Like Ernest Hemingway's A Moveable Feast, which I have loved for many, many years. Whether or not you admire his work, and I particularly love his short stories, Ernest Hemingway's memoir of his life in Paris in the 1920's is wonderful. If you haven't read it, you really should. He writes evocatively about Paris and the people he knew there, of his struggles to become a writer, and his ideas about writing.
And once you've read A Moveable Feast, read Paula McLain's The Paris Wife. I adored this novel which tells the story of Hemingway's first wife Hadley (from her point of view) and her life with Hemingway from their first meeting until the end of their marriage. Ms. McLain definitely knows her Hemingway, both the man and the work. Even though this is a work of fiction, it seems very truthful to me. Maybe that's because I already knew a lot about Hemingway's life and work, I don't know. I just know that I felt as if I had climbed right into the lives of Ernest and Hadley and experienced Paris and the 1920's and all its excitement and heartbreak right along with them.
Another of my favourite books about Paris is Diane Johnson's novel Le Divorce. It's the story of a young American woman who travels to Paris to live for a time with her step-sister who is married to a Frenchman. Isabel Walker learns a lot in her six months in France, about French culture and society, about herself, about love, and about Kelly bags. Seriously, this book is a hoot, if you'll pardon the oxymoron.
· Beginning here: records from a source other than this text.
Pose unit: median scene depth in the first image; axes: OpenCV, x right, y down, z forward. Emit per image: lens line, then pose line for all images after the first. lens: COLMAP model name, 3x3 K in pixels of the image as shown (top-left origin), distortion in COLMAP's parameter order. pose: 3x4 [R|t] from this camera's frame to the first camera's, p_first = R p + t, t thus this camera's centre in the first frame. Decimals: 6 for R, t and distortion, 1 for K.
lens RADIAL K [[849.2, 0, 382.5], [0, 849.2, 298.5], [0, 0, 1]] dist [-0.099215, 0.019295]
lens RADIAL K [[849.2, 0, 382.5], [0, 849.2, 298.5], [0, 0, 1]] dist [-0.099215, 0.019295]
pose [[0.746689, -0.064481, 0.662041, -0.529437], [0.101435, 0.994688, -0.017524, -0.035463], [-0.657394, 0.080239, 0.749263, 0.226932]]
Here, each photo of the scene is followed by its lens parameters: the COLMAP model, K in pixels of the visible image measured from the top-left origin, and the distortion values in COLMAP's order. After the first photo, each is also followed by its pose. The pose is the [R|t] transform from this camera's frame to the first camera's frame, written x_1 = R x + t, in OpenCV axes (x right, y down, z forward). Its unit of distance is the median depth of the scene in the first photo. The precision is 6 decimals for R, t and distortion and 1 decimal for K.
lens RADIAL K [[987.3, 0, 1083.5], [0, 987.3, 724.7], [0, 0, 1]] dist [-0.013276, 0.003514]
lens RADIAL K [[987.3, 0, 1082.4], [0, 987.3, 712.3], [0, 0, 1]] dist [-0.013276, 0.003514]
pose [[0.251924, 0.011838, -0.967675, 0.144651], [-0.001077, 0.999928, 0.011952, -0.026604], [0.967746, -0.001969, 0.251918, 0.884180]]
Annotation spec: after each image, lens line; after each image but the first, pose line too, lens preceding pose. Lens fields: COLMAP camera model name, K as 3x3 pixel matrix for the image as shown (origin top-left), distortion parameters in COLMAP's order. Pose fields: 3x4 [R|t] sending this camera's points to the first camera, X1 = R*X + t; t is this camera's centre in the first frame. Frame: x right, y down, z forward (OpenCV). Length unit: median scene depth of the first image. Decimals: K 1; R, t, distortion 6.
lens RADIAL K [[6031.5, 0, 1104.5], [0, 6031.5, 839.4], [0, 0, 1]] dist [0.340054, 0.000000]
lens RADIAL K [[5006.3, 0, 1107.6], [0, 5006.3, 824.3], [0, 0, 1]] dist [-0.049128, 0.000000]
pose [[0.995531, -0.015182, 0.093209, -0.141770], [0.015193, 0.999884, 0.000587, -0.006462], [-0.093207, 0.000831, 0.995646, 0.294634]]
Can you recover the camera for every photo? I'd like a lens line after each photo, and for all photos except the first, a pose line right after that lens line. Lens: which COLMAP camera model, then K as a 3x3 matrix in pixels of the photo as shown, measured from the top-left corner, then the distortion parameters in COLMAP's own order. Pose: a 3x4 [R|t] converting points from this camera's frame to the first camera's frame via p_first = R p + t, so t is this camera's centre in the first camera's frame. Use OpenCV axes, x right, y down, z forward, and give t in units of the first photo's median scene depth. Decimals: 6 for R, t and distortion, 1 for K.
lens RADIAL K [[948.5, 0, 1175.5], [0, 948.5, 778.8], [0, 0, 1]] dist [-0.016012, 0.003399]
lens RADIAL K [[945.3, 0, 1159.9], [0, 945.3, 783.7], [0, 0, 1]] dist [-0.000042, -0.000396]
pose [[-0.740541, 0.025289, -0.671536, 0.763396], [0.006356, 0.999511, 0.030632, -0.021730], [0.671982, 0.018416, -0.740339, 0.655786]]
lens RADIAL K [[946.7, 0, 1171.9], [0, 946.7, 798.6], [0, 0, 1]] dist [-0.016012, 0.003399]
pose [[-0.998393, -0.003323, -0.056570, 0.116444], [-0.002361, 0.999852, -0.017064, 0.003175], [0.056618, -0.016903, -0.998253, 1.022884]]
This last book, The Collection, by Gioia Diliberto is a novel about a young seamstress in post-World War I France who lands a job in the Paris atelier of Coco Chanel. I first read a review of the novel in Vogue, naturally, and then tracked down a copy for myself. I really enjoyed it. Not because I considered it great literature, but because of the glimpse it offers into the world of haute couture and the lives of those who toil there. And most of all I loved reading about the clothes and the artistry it takes to create them.
So I have lots of Paris reading to keep me happy until we find out whether we travel earlier or later this year. May or September, one way or the other, I know Paris will still be waiting whenever we get there.
Good thing I've lots to keep me busy, though. Because the temperature has plummeted and I certainly won't be doing any skiing for the next few days. Ice over the snow and -28 degrees Celsius with the wind chill will take care of any dreams I might have had to hit the trails.
So, Paris dreaming it is...
What do you dream about when the weather makes you a temporary shut-in?